Left Ventricular Strain Predicts Heart Failure Admissions in African Americans with Heart Failure

2016-02-16T00:00:00Z (GMT) by Ibrahim N. Mansour
Left ventricular global longitudinal strain (LV GLS) is a sensitive measure of LV mechanics that has been correlated with adverse events in patients with heart failure. Previous studies have included few African American (AA) patients. We enrolled 207 AA adults, age 56 ± 14.5 years, with New York heart Association (NYHA) class I through III HF on optimal guideline-directed medical therapy (GDMT) from the University of Illinois HF clinic between November 2001 and February 2014. LV GLS was assessed by velocity vector imaging using 2, 3 and 4-chamber views. Patients were followed for HF admissions and death for 3 ± 3.0 years. LV GLS value of -7.95 was used as the optimal cutoff point that maximizes sensitivity and specificity LV GLS >-7.95% was significantly associated with higher all-cause mortality and HF admissions in Kaplan-Meier survival curves (log-rank P<0.001).

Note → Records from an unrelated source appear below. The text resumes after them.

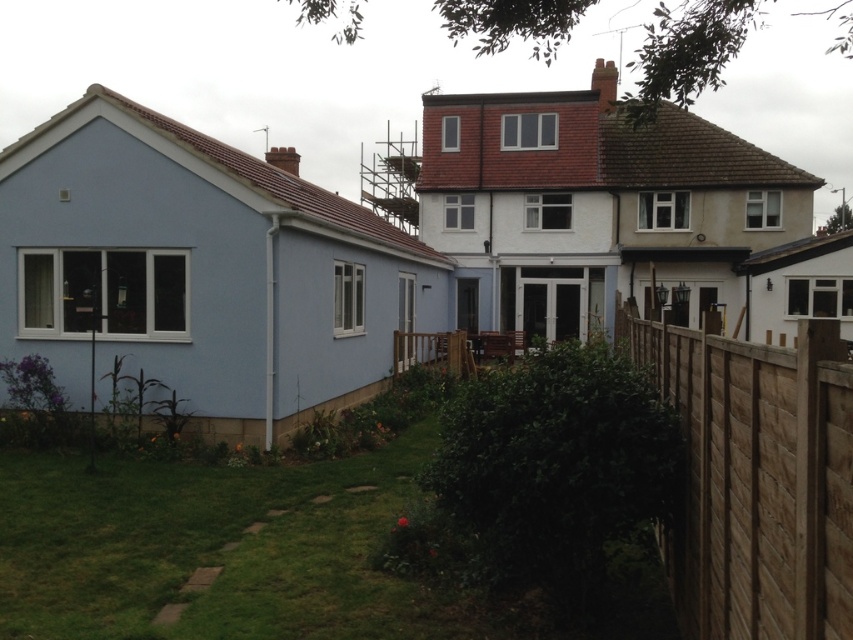
Find the location of `green grass at lower left`. green grass at lower left is located at coordinates (270, 554).

Measure the distance between green grass at lower left and camera.

green grass at lower left is 7.59 meters away from camera.

Between point (346, 592) and point (817, 554), which one is positioned in front?

Positioned in front is point (817, 554).

Locate an element on the screen. green grass at lower left is located at coordinates (270, 554).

After incorporated in a multivariate Cox proportional hazard models, GLS > -7.95% was found to be an independent predictor of all-cause mortality (HR=4.20; 95% CI 1.14-15.56; p =0.014) and HF admissions (HR3.86; 95% CI 1.38-10.77; p =0.010). In AA patients with chronic stable HF on GDMT, more impaired LV GLS (>-7.95%) is a strong and independent predictor of long-term all-cause mortality and HF admission.